She spent her 20s travelling the world on David Bowie’s super yacht and her 30s building a multimillion-dollar Boost Juice empire. In fact, it is hard to think of a savvier woman than Janine Allis.

So it’s a surprise to hear her talk of the shame she felt in knowing so little about the world’s refugee crisis.

“We’re in such a bubble here in Australia that sometimes we don’t realise our comfortable situation is unique rather than the norm,” she says.

“A friend of mine started talking to me about it. Once I started paying attention, I felt confused and guilty that I didn’t know more about what was going on.”

The statistics on refugees are confronting. Research released by UNHCR last month revealed that nearly 80 million people — one percent of the world’s population — are now displaced. Eighty per cent of refugees are women and children.

As Australia for UNHCR’s newest ambassador, Allis is the leading voice for the Leading Women Fund, which is aimed at engaging female professionals and change-makers to support refugee women and girls.

“We’re looking for women with an entrepreneurial spirit to join us, and contribute their skills and knowledge to drive change,” she says, adding that she has always believed in the power of women to make a difference. “Women work so well collaboratively. From the early days of Boost, we were a bunch of women who were problem-solvers, quite humble, and keen to learn along the way.”

The first women supported by the Fund will be Syrian refugees in Jordan who have found themselves the head of their households, either as widows or with partners injured in the war.

Only four per cent of refugee work permits are given to women, which means they have few ways to earn money to pay for household expenses such as rent and food.

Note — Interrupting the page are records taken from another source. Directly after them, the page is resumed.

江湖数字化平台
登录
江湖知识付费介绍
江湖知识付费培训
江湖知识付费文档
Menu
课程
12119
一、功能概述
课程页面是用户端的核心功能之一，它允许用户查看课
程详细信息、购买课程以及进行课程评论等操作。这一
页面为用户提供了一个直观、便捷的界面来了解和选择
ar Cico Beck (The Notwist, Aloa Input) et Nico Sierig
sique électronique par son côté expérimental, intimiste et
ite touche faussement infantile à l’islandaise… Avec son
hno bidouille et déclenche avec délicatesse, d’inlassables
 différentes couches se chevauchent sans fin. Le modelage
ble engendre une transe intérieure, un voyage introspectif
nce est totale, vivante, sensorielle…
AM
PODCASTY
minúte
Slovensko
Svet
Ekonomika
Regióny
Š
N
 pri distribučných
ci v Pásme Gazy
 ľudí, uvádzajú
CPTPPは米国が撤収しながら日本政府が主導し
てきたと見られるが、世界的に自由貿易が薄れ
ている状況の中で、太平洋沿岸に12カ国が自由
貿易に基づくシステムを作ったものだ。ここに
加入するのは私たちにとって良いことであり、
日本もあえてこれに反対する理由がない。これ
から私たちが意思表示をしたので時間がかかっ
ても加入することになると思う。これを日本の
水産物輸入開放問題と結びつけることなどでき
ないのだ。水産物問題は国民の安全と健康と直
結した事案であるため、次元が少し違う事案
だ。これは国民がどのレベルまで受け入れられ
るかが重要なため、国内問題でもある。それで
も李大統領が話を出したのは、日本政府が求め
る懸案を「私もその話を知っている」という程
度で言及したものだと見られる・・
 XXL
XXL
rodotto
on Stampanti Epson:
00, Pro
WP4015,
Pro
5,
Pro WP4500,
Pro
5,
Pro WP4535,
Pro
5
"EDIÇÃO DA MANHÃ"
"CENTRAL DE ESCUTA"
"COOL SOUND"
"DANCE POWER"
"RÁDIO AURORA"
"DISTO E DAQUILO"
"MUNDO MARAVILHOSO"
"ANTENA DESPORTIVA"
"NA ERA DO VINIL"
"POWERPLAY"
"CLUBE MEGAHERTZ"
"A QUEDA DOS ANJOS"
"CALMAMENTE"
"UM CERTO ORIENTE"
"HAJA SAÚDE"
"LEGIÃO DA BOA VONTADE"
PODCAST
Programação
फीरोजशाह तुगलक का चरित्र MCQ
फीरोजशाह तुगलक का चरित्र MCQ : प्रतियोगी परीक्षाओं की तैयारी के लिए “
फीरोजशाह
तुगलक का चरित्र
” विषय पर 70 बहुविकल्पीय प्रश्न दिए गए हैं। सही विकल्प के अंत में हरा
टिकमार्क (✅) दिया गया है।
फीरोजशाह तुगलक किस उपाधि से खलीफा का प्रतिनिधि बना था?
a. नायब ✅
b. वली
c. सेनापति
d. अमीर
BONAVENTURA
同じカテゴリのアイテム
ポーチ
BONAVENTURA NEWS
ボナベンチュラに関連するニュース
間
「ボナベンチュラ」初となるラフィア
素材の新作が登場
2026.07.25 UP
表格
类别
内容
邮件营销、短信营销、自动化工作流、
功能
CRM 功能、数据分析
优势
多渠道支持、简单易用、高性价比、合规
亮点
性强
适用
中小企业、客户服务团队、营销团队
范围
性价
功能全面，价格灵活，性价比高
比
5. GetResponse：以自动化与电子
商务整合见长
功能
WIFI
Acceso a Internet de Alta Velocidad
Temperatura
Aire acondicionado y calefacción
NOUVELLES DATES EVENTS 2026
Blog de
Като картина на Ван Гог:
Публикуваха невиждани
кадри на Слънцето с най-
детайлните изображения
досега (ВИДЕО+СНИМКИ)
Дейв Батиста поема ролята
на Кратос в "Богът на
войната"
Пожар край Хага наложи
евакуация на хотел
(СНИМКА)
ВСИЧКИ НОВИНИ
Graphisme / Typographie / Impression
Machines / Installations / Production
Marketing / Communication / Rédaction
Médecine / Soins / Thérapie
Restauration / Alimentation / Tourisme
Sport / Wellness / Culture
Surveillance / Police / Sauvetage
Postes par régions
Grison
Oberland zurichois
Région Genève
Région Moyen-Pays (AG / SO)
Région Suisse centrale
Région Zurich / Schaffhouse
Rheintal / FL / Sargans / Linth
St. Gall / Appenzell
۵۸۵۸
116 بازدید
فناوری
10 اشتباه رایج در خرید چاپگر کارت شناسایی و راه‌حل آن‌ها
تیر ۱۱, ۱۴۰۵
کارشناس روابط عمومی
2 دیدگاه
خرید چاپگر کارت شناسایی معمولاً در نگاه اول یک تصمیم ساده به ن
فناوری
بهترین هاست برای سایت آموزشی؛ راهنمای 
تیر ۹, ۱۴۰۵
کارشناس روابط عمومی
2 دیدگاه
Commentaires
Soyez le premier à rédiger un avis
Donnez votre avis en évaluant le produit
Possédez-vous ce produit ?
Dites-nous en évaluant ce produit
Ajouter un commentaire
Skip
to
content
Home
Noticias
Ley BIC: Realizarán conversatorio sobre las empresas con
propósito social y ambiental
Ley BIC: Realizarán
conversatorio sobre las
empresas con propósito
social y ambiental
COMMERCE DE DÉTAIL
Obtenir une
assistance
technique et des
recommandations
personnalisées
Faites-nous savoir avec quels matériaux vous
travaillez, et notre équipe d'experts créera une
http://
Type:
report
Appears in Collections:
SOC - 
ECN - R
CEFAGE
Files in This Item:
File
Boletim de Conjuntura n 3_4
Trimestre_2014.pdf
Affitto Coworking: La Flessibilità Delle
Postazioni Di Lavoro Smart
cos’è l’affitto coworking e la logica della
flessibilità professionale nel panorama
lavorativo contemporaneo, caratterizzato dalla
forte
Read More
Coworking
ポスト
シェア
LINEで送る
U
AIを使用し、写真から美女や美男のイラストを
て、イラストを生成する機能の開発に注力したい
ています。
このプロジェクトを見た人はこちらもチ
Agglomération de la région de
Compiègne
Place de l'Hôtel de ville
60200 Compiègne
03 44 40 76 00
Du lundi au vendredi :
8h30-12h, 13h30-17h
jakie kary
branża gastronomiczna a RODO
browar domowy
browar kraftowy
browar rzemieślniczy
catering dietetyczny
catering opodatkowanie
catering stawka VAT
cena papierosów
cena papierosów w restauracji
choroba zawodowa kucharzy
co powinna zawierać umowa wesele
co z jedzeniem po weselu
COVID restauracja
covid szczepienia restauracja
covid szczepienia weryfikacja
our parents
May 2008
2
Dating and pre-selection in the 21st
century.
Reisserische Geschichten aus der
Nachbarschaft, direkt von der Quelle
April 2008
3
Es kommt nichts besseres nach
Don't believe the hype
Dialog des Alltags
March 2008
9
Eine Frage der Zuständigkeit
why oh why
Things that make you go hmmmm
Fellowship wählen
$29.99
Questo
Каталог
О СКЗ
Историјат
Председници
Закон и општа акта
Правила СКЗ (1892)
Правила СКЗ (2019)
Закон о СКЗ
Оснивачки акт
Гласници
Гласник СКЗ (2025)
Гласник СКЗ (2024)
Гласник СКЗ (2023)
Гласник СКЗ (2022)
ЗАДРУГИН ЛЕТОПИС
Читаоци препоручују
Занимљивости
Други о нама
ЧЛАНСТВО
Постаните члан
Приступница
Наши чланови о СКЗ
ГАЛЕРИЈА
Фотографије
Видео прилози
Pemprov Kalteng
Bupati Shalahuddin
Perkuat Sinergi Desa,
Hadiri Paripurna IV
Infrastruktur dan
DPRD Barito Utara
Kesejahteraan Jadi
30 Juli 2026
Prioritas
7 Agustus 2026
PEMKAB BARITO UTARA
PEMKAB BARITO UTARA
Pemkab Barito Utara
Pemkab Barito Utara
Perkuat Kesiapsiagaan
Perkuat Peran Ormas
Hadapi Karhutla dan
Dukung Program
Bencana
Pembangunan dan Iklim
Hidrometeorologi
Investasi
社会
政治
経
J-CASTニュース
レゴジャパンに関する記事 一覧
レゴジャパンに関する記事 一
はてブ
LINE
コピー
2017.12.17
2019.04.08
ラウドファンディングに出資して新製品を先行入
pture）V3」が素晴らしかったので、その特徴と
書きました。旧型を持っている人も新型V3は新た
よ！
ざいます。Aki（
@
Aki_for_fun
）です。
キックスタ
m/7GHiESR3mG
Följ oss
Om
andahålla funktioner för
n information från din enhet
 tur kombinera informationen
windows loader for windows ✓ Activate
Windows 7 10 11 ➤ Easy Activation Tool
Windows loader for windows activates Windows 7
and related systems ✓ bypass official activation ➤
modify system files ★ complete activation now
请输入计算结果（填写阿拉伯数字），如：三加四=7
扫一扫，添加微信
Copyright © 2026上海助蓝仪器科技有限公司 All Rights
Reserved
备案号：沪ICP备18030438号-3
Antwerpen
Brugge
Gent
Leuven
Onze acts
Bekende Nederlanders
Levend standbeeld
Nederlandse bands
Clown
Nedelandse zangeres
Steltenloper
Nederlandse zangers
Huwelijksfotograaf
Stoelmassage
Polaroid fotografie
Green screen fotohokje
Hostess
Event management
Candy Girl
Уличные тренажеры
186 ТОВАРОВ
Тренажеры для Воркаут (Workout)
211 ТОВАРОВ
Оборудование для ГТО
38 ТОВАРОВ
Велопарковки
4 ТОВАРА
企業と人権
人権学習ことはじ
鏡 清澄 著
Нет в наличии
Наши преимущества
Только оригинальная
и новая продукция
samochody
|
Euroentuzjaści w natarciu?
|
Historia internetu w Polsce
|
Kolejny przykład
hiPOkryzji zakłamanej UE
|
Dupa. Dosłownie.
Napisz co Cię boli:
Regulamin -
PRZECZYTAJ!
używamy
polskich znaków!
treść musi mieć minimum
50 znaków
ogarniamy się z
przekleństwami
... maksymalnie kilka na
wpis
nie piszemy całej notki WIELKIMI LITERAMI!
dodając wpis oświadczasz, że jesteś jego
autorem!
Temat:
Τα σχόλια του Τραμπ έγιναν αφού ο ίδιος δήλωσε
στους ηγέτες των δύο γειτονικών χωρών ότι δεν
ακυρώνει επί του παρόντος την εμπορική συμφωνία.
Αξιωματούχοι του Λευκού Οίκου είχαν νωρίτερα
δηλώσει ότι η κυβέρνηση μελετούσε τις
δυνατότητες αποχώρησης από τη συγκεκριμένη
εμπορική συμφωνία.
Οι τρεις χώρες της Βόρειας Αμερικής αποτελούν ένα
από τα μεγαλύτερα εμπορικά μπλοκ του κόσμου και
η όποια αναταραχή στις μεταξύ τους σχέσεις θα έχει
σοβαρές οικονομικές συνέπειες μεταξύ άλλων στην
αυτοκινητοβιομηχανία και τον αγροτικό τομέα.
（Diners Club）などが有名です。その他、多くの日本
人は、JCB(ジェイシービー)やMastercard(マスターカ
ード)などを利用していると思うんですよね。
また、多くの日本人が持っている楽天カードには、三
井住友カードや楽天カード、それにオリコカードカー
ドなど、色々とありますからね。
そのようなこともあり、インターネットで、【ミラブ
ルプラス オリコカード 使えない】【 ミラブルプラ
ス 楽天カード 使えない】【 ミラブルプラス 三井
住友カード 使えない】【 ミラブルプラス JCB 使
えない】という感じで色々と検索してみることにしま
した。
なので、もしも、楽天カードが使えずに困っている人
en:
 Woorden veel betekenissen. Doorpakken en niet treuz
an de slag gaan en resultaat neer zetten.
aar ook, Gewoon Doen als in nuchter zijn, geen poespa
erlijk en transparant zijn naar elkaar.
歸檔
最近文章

“By helping them meet their immediate needs, we can give these female refugees dignity and choice,” says Allis. “Many are educated women, who held professional jobs before the war, and they’re resilient. We want to remove barriers to help them build better lives for themselves and their families.”

In October, the Fund will launch a world-first app — called Connecting Worlds — which will enable Australian women contributing to the fund to text with female refugees in Jordan. Allis has been trialling it. “I’ve been talking to a single woman with four kids and she’s been telling me about her life in Jordan. It’s a privilege to be able to talk as equals and make that connection.

“I’m thrilled to be involved with such a dynamic initiative. It’s life-changing.”